# Skid Steer Studded Tires



## I_SKI_DO_U (Nov 29, 2004)

I was wondering if anybody has experience with studding or using studded tires on skid steers? My older John Deere skid steer doesn't have the clearances to run chains. With a steep driveway and some season long icy spots, I have trouble from time to time pushing snow up the hill and sledding down the hill.


----------



## Dwan (Mar 24, 2004)

Check with your local tire shop to see if they can sipe them. Nest time you need new tires buy a set of recaps with walnut shells imbedded in them. or If you could find them I had a set molede with lath shavenings in the caps. Just don't rest your hands on the tires. 

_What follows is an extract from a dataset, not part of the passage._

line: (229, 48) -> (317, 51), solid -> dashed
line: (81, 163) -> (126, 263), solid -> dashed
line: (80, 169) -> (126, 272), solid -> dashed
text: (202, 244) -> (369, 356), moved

I am curently running recaps that were siped and they work great.


----------



## ProWorkz.com (Nov 29, 2004)

*studded tires*

If I remember correctly Bobcat sells a set of studded snow tires..


----------



## Dwan (Mar 24, 2004)

It would be worth a try but I would think that draging the tires around would pull te studs.
If you do try it please let us all know how it works out.


----------



## ProWorkz.com (Nov 29, 2004)

*studded tires*

I agree with the studs coming out theory. You would have studded tires for just about an hour..... Then it would be time to chain up again....


----------



## I_SKI_DO_U (Nov 29, 2004)

Thanks for the comments. I think I will give some screw-in type studs a try on a couple of old tires. Since my drive is gravel, steep, covered with ice and snow, don't have much to loose. Sort of fun going backwards while watching the tires going forward. The other option is to off-set my rims or find a set of off-set rims to get the clearance I need for chains. I have a John Deere 125 Skidsteer and do not know what wheels might interchange with it.


----------



## ProWorkz.com (Nov 29, 2004)

*Avs*

AVS will soon be selling a bolt on track system that will enable all rubber tire skid steers to turn into full track machines. Tracks do not always work best in the snow. But for some type of snow removal, they work well. And for the guys who use their skids steers in the summer for dirt work should really love the new track option.....


----------



## Randy Scott (Nov 6, 2000)

SnowWolf, maker of plows for equipment, show that they have some tires for skid-steers with or without studs that they call " Wolf Paws". Looks like something new for this year. Don't see a website on their ad, but they give a toll free number 1-800-905-2265.


----------



## extremsnomobile (Dec 3, 2004)

just throw some shet metal hex screws in teh thickest part of teh tire and if u have no inertube run fixa flat in the tire to help air loss


----------



## timm9 (Dec 19, 2001)

Just took delivery of a new Toolcat. First thing I did was take it to my tire guy and had studded mud & snows installed. Interestingly enough, my tire guy told me the tires that came on the unit are not DOT approved. When I ordered it I intentionally had the "street legal" options added for the purpose of running on streets. When I was at the dealer I saw tires that they had for sale around $250.00 a piece. The studded tires I had installed were just under $500.00 for all four and rated for 9,000 lbs.


----------